--- TASK MATERIAL ---

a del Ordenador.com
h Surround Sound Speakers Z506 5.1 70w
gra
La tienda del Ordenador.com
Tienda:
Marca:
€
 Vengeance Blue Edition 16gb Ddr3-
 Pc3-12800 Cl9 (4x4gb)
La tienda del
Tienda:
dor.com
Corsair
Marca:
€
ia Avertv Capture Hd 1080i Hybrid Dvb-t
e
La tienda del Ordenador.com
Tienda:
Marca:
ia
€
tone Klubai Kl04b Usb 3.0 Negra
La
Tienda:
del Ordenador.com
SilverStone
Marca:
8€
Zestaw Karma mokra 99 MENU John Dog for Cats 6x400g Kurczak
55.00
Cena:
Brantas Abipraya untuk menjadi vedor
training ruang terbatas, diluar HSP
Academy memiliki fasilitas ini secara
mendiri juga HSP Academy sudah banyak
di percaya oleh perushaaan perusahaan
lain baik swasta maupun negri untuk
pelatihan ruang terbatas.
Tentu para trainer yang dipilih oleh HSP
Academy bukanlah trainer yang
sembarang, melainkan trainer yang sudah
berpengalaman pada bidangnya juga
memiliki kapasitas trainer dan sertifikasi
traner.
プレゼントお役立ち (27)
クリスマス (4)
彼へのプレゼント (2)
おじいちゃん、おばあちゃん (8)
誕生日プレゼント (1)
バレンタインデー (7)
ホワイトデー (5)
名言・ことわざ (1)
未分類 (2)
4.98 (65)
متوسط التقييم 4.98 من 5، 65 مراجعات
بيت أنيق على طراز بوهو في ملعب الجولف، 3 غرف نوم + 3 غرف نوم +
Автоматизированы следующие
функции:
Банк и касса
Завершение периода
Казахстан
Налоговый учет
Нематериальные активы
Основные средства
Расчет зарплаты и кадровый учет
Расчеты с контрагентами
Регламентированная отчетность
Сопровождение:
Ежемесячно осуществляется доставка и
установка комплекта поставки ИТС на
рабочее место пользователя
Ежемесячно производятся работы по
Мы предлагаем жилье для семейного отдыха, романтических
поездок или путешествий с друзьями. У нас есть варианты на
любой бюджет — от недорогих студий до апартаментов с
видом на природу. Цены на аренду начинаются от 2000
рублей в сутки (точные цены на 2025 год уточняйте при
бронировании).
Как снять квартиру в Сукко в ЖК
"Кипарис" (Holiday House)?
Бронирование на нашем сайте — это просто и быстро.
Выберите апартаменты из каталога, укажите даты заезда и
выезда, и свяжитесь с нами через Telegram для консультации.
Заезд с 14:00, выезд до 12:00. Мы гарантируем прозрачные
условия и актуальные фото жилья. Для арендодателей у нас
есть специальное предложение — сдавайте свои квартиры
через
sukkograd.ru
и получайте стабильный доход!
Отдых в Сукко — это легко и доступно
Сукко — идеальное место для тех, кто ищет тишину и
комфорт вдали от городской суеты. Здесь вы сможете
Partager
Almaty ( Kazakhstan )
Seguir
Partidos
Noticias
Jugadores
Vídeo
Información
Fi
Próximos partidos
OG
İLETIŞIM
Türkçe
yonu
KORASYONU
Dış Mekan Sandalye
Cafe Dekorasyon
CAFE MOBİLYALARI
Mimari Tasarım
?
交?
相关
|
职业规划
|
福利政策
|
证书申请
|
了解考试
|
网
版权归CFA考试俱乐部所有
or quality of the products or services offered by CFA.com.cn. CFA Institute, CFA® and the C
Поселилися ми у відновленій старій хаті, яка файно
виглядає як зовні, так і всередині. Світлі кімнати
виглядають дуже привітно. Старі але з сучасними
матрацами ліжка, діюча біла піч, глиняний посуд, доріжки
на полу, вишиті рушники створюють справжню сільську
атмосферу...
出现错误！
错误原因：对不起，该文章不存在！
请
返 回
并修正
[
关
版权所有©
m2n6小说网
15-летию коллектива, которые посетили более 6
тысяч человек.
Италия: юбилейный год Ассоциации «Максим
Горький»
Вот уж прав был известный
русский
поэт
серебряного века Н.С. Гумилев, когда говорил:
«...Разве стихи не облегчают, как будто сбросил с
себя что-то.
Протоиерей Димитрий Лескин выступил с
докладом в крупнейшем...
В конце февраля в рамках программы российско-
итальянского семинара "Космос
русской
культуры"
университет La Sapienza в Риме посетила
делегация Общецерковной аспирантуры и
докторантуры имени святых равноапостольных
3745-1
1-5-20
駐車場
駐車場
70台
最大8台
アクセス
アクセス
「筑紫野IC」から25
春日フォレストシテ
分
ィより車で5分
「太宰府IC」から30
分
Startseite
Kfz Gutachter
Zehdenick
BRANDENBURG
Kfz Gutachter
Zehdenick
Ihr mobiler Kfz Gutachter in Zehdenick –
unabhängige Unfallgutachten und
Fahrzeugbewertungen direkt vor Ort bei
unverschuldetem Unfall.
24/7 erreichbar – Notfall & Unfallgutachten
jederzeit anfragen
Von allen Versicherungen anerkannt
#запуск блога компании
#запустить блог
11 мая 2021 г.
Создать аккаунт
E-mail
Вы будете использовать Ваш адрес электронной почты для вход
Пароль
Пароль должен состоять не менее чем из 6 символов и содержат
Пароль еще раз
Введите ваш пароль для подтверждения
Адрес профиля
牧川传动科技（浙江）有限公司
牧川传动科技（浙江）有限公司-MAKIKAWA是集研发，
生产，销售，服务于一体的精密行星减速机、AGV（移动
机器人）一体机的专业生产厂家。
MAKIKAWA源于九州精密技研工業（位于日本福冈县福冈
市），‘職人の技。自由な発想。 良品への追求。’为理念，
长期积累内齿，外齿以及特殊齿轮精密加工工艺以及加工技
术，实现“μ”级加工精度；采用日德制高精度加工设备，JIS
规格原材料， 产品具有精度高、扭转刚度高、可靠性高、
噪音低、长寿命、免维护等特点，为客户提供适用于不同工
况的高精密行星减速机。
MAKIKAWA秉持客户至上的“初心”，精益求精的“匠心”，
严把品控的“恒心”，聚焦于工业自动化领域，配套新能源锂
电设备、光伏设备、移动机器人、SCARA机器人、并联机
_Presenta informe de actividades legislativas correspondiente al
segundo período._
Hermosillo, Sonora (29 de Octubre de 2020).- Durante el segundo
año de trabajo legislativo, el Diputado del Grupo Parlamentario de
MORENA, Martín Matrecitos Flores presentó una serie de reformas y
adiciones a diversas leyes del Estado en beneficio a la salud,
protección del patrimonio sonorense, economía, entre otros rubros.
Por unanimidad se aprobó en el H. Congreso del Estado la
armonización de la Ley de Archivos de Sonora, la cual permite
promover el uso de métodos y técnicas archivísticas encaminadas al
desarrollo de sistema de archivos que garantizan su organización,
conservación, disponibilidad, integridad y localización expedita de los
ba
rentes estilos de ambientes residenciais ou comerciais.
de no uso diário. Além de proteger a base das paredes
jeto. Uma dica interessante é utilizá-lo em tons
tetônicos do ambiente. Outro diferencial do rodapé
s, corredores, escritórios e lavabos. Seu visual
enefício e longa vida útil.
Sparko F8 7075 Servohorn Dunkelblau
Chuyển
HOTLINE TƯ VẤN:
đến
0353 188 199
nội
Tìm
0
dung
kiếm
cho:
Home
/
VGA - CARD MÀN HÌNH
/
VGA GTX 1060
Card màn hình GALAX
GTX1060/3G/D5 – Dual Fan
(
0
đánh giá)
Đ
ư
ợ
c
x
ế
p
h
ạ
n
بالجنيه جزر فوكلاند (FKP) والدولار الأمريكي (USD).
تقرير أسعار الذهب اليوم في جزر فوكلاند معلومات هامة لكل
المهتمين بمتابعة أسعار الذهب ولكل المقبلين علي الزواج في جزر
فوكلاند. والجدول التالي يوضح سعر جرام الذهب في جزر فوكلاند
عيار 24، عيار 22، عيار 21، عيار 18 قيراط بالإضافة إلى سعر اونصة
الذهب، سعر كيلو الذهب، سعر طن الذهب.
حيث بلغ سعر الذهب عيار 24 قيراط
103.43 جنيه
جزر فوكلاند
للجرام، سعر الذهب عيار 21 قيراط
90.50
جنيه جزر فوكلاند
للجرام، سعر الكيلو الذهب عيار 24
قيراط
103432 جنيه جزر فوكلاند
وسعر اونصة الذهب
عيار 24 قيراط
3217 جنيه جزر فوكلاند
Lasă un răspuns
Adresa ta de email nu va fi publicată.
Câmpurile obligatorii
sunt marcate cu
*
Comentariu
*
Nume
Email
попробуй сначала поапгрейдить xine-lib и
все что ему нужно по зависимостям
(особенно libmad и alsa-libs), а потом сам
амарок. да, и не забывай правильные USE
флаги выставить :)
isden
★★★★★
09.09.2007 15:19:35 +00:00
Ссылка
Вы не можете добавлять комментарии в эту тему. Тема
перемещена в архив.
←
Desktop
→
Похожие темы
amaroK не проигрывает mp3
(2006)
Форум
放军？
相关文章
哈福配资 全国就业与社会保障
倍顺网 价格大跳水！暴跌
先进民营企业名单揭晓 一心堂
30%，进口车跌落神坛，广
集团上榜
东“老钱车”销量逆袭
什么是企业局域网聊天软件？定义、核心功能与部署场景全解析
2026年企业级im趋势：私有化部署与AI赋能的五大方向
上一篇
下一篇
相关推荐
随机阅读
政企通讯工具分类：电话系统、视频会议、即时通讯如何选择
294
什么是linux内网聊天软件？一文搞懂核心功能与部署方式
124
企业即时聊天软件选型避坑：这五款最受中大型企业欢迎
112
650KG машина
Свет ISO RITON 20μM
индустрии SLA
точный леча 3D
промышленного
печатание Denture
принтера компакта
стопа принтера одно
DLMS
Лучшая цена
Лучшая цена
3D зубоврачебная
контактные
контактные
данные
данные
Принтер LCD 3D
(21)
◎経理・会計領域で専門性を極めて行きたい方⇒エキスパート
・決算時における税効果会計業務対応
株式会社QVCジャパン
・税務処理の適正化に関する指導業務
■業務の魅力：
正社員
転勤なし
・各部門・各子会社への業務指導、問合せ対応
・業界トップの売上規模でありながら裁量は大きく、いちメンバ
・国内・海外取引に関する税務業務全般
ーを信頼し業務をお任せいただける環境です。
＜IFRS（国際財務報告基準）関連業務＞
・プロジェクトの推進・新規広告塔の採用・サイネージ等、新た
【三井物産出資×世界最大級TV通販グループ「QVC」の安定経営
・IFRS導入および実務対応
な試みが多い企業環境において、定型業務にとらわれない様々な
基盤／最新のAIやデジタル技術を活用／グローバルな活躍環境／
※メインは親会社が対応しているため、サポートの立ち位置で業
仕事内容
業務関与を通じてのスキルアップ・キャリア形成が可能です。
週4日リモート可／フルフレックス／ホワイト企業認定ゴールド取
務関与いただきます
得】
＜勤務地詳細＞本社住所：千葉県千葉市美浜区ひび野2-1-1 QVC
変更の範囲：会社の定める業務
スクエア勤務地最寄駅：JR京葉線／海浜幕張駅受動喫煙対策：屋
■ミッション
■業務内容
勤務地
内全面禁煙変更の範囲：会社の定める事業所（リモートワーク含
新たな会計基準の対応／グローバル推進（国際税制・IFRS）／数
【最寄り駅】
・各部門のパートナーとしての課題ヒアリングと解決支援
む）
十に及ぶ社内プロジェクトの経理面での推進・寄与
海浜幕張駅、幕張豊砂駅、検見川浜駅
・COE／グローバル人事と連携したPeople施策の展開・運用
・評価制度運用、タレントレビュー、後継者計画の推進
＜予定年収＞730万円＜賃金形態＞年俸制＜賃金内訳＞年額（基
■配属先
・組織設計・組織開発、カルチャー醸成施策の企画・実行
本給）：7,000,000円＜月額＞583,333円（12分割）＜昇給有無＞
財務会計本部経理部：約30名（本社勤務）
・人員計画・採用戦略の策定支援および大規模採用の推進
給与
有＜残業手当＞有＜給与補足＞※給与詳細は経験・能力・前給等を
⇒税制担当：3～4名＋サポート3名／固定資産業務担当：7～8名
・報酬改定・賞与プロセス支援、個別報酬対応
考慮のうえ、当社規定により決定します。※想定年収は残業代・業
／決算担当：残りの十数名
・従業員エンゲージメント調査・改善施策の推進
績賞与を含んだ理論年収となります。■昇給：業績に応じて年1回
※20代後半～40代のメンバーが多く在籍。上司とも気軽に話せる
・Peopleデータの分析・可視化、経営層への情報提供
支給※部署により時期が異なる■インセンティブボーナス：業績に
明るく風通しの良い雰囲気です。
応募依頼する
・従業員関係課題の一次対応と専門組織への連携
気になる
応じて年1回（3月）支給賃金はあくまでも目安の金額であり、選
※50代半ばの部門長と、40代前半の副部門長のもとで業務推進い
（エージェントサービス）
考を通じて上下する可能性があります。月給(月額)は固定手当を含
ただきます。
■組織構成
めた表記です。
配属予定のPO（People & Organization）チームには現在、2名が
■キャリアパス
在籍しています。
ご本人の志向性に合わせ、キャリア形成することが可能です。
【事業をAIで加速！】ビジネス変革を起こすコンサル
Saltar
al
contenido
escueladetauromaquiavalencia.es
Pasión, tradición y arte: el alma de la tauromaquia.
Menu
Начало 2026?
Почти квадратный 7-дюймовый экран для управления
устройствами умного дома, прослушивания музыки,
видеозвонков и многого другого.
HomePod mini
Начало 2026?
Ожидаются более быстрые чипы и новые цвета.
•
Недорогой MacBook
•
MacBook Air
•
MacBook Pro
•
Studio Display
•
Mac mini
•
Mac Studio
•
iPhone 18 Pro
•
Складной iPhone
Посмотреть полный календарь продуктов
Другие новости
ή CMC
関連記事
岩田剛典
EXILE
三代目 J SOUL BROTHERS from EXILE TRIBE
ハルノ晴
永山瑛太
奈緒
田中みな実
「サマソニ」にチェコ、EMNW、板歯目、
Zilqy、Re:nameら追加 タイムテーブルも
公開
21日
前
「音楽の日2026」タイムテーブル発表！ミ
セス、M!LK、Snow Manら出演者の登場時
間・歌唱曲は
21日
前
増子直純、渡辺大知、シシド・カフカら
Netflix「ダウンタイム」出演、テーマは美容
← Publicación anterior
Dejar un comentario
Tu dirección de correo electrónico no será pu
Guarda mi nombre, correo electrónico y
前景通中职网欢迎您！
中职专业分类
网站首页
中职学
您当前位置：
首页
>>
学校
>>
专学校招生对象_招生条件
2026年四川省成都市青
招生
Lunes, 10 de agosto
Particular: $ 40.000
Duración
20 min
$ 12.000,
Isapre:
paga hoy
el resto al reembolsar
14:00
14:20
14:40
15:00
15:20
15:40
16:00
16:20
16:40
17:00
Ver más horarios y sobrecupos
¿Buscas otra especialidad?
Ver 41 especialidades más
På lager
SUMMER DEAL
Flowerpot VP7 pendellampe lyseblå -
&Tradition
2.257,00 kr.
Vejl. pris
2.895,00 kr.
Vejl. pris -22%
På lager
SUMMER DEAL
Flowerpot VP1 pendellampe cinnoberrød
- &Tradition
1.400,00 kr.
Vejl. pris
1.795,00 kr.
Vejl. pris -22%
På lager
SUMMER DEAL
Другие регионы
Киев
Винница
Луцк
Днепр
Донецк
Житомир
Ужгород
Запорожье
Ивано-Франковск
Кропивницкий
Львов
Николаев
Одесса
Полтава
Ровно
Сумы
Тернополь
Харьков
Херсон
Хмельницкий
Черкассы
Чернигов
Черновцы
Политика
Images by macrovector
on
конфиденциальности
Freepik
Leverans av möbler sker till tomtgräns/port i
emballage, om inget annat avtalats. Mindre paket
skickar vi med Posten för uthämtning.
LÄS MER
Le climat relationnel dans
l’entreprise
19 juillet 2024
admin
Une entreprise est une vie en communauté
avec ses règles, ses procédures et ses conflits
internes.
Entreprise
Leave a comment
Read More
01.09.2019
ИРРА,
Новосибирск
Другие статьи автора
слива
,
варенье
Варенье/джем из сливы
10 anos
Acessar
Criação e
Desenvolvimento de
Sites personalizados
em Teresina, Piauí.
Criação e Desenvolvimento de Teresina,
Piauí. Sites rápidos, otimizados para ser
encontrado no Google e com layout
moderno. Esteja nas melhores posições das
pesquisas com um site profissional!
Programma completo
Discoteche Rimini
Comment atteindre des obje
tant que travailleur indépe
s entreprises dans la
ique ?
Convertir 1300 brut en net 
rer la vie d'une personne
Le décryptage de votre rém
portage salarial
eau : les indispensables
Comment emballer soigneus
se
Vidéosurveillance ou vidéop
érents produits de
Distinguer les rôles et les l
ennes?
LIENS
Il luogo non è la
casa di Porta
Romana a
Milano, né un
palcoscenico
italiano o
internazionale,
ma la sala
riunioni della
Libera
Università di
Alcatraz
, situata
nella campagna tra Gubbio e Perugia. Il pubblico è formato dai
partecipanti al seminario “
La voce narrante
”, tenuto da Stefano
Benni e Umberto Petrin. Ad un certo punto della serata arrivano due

---

### EXERCISE:
Which of the lines above include the string "عيار"? Pick them out and copy them.

### COMPLETED EXERCISE:
عيار 24، عيار 22، عيار 21، عيار 18 قيراط بالإضافة إلى سعر اونصة
حيث بلغ سعر الذهب عيار 24 قيراط
للجرام، سعر الذهب عيار 21 قيراط
للجرام، سعر الكيلو الذهب عيار 24
عيار 24 قيراط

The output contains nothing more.